Ces séries plaisent également aux diffuseurs. En Turquie, elles sont diffusées une fois par semaine et peuvent durer jusqu’à trois heures. Une fois vendues aux pays étrangers, elles sont découpées et passent plus souvent, parfois tous les jours. Les chaînes de télévision peuvent faire durer une série pendant des centaines d’épisodes. Les séries coréennes sont bonnes, explique Izzet Pinto, un distributeur de programmes télévisés, mais elles ne durent que treize heures commerciales, alors que les turques peuvent en faire jusqu’à deux cents.

Redorer le blason

Ces séries contribuent à améliorer l’image de la Turquie, en particulier dans les anciens territoires de l’Empire ottoman. Yasemin Celikkol, de l’université américaine Northwestern au Qatar, a grandi en Bulgarie. Les Turcs avaient à l’époque la réputation d’être “démoniaques, barbares et terribles”, mais les séries turques contribuent, selon elle, à modifier cette perception. Les Bulgares avaient tendance à passer leurs vacances en Grèce, mais maintenant ils vont plus en Turquie qu’avant, ajoute-t-elle.

L’État s’en mêle aussi.
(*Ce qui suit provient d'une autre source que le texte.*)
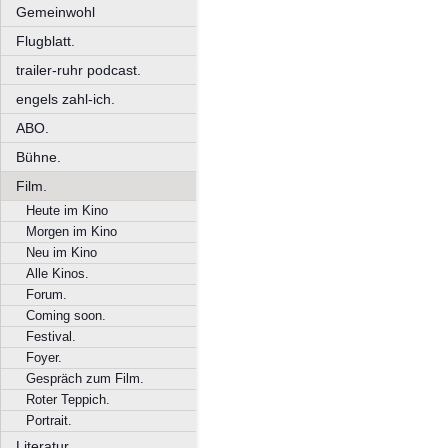
Gemeinwohl
Flugblatt.
trailer-ruhr podcast.
engels zahl-ich.
ABO.
Bühne.
Film.
Heute im Kino
Morgen im Kino
Neu im Kino
Alle Kinos.
Forum.
Coming soon.
Festival.
Foyer.
Gespräch zum Film.
Roter Teppich.
Portrait.
Literatur.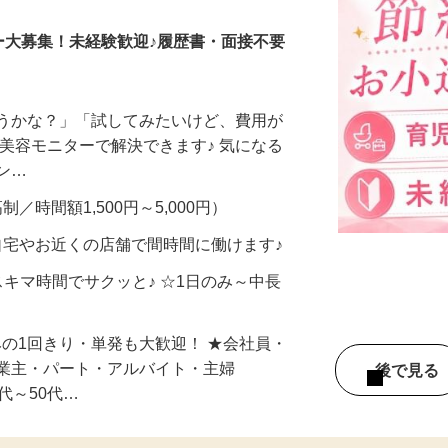
ー大募集！未経験歓迎♪履歴書・面接不要
合うかな？」「試してみたいけど、費用が
、美容モニターで解決できます♪ 気になる
メン…
制／時間額1,500円～5,000円）
自宅やお近くの店舗で間時間に働けます♪
スキマ時間でサクッと♪ ☆1日のみ～中長
みの1回きり・単発も大歓迎！ ★会社員・
事業主・パート・アルバイト・主婦
後で見
代～50代…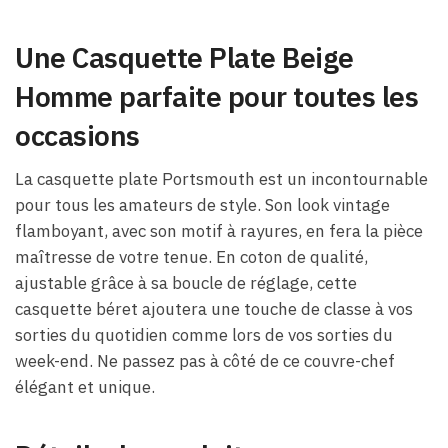
Une Casquette Plate Beige
Homme parfaite pour toutes les
occasions
La casquette plate Portsmouth est un incontournable
pour tous les amateurs de style. Son look vintage
flamboyant, avec son motif à rayures, en fera la pièce
maîtresse de votre tenue. En coton de qualité,
ajustable grâce à sa boucle de réglage, cette
casquette béret ajoutera une touche de classe à vos
sorties du quotidien comme lors de vos sorties du
week-end. Ne passez pas à côté de ce couvre-chef
élégant et unique.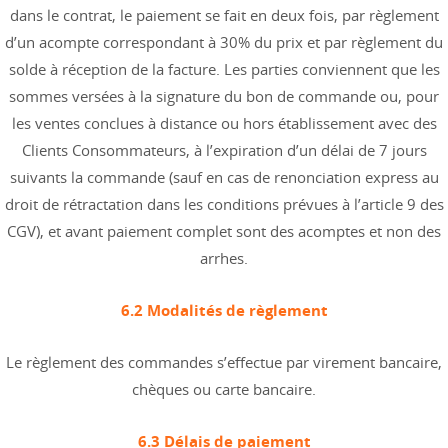
dans le contrat, le paiement se fait en deux fois, par règlement
d’un acompte correspondant à 30% du prix et par règlement du
solde à réception de la facture. Les parties conviennent que les
sommes versées à la signature du bon de commande ou, pour
les ventes conclues à distance ou hors établissement avec des
Clients Consommateurs, à l’expiration d’un délai de 7 jours
suivants la commande (sauf en cas de renonciation express au
droit de rétractation dans les conditions prévues à l’article 9 des
CGV), et avant paiement complet sont des acomptes et non des
arrhes.
6.2 Modalités de règlement
Le règlement des commandes s’effectue par virement bancaire,
chèques ou carte bancaire.
6.3 Délais de paiement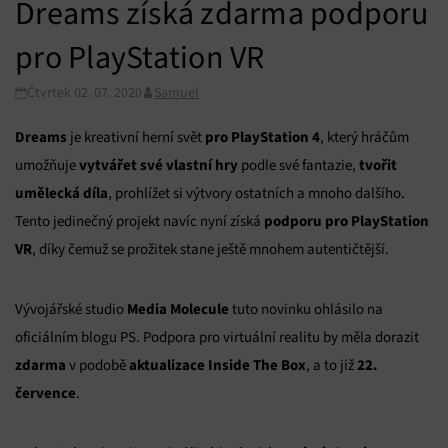
Dreams získá zdarma podporu
pro PlayStation VR
Čtvrtek 02. 07. 2020
Samuel
Dreams
pro PlayStation 4
je kreativní herní svět
, který hráčům
vytvářet své vlastní hry
tvořit
umožňuje
podle své fantazie,
umělecká díla
, prohlížet si výtvory ostatních a mnoho dalšího.
podporu pro PlayStation
Tento jedinečný projekt navíc nyní získá
VR
, díky čemuž se prožitek stane ještě mnohem autentičtější.
Media Molecule
Vývojářské studio
tuto novinku ohlásilo na
oficiálním blogu PS. Podpora pro virtuální realitu by měla dorazit
zdarma
aktualizace Inside The Box
22.
v podobě
, a to již
července
.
En 2012, le président Recep Tayyip Erdogan a reproché à Muhtesem Yüzyil de consacrer trop de temps aux intrigues de palais et pas assez aux conquêtes de Soliman. En réaction, une chaîne publique a produit sa propre série historique : Dirilis. Ertugrul (“Résurrection. Ertugrul”), qui parle d’un guerrier turc du XIIIe siècle. En mai 2020, alors qu’une grande partie du monde était confinée à cause du Covid-19, elle a été la quatrième des séries télé les plus demandées dans le monde, selon Parrot Analytics.

Plus de liberté en streaming

Les services de streaming proposent des produits plus audacieux qui laissent leurs fans interloqués. Külup de Netflix [diffusé en France, sur la plateforme, sous le titre The Club] suit un ancien taulard qui reprend contact avec sa fille après avoir passé des années en prison. On y voit les pogroms perpétrés contre les minorités à Istanbul dans les années 1950 – un sujet politiquement sensible, c’est le moins qu’on puisse dire. Les séries proposées en streaming sont en général plus courtes : Külup compte pour le moment 20 épisodes, contre 139 pour Muhtesem Yüzyil. Les spectateurs de Bihter, un film diffusé sur Amazon qui parle d’une femme qui trompe son mari âgé et violent, ont même droit à des scènes de sexe éhontées où l’on voit des fesses nues.

En relâchant ses exigences sur ce qui peut apparaître à l’écran, la Turquie va peut-être améliorer ses chances de toucher le public anglophone, lequel est plus résistant aux séries doublées ou sous-titrées que celui de nombreux autres pays. Contrairement à l’Espagne (avec La Casa de papel) ou la Corée (avec Squid Game), la Turquie n’a pas eu de grand succès aux États-Unis ou au Royaume-Uni. Kara Para Ask (Diamants noirs [disponible en France sur Netflix]) n’a jamais été très apprécié aux États-Unis, même si le footballeur argentin Lionel Messi, qui joue à Miami, et la chanteuse américaine Barbra Streisand comptent parmi ses fans.

Cependant le monde est vaste et les séries turques n’ont pas besoin de conquérir le Royaume-Uni et les États-Unis pour être dignes d’être regardées. Même Soliman, qui a ajouté des pans de l’Afrique du Nord et de l’Europe à l’Empire ottoman, n’est pas allé aussi loin.